:: EXTRACT PROVIDED ::
# Considering Congo and Emporer Tetras



## Ridgeback (Feb 6, 2010)

My 40 gallon tank has cycled and now heavily planted arty: . I got a nice big starter shipment of plants this past weekend (freshwateraquariumplants.com...Awesome plants and service - highly recommended) so the tank has transformed from a stark tank of hardscape to a much greener more appealing planted tank. Time to add a few more fish.

I am looking to add Emporer and Congo Tetras to the tank with 9 cherry barbs and 1 male betta. I am figuring about 3-5 of each type and I have a couple questions of people who might have these in a planted tank.

- Congos get fairly large. if I have 3-5 of these will they get too large for a 40 gallon breeder tank?
- Is 3-5 of either of these species too few to keep these guys happy?
- Any other advice/experiences you'd like to pass on about either of these tetras would be great.

Thanks...


----------



## apc789 (Jan 7, 2010)

Hi Ridgeback. I kept 6 Emperor Tetras in a 20g long, along with 4 Apistogramma Cacatuoides and a few Amano Shrimp. They are beautiful fish and said to be peaceful, good community tank mates, but my experiences were different. They were very aggressive for a tetra, and heavily competitive when it comes to feeding time(Maybe the tank was overstocked). Obviously the apisto's could hold their own but my apisto's didn't start spawning until I removed the Emperors. They must have made them very nervous and uncomfortable, not to mention they can get to about the same size as Apistogramma Cacatuoides.

:: JOB ::
Can you reproduce the tetra thread word for word, starting at "- Is 3-5 of" and ending at "(Jan 7, 2010)"? You won't need the material that follows this thread on Congo and Emperor tetras.

:: GIVEN INFORMATION ::
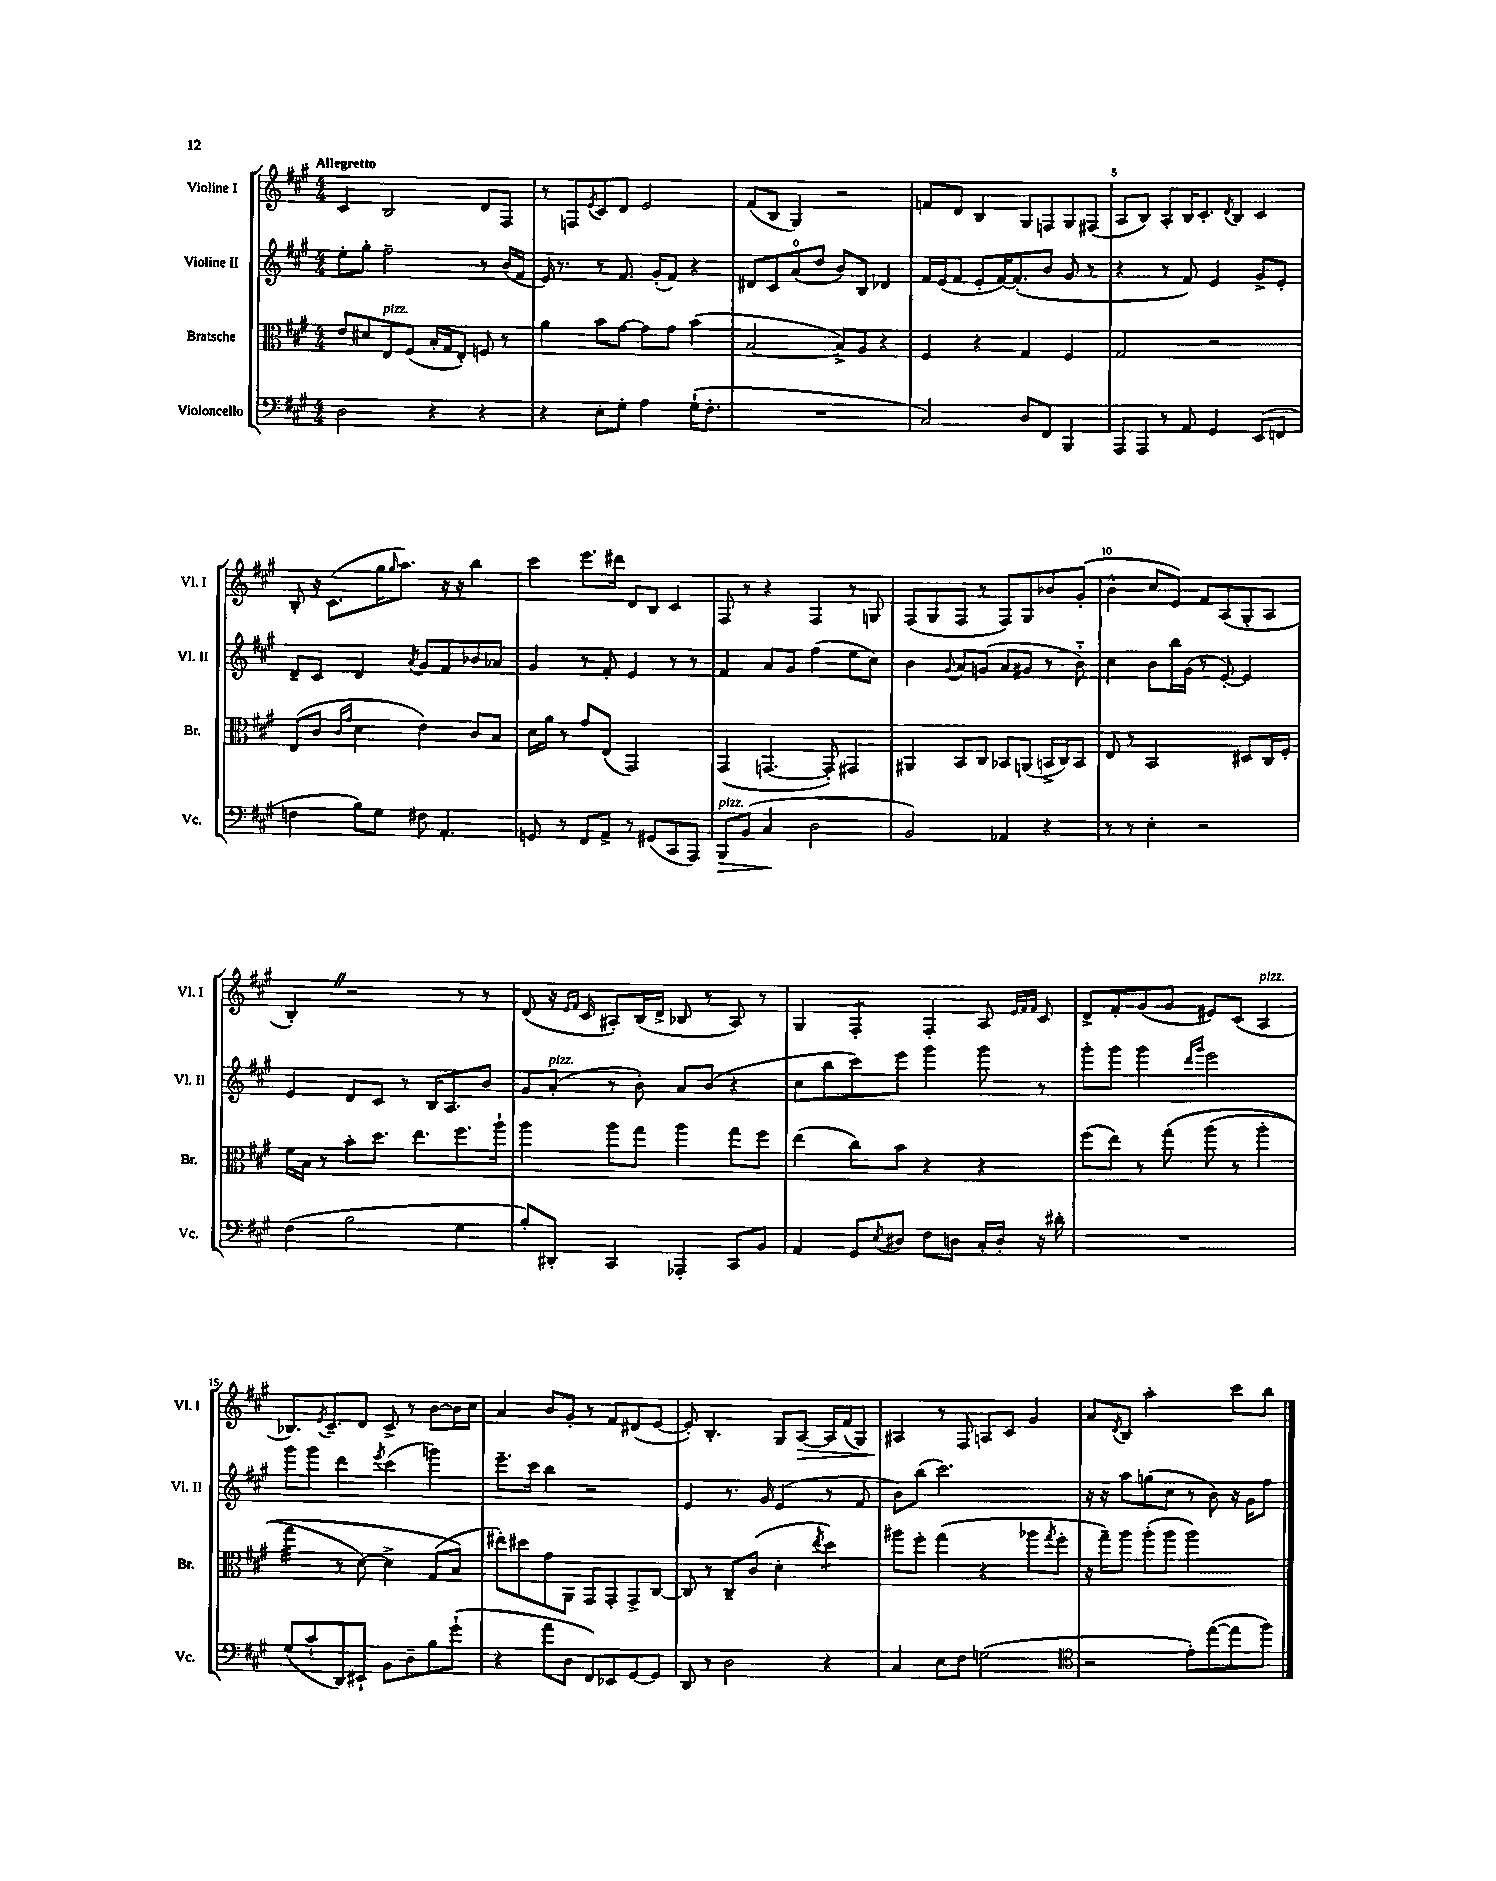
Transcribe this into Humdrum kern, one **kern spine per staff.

:: FINISHED ANSWER ::
- Is 3-5 of either of these species too few to keep these guys happy?
- Any other advice/experiences you'd like to pass on about either of these tetras would be great.

Thanks...


----------



## apc789 (Jan 7, 2010)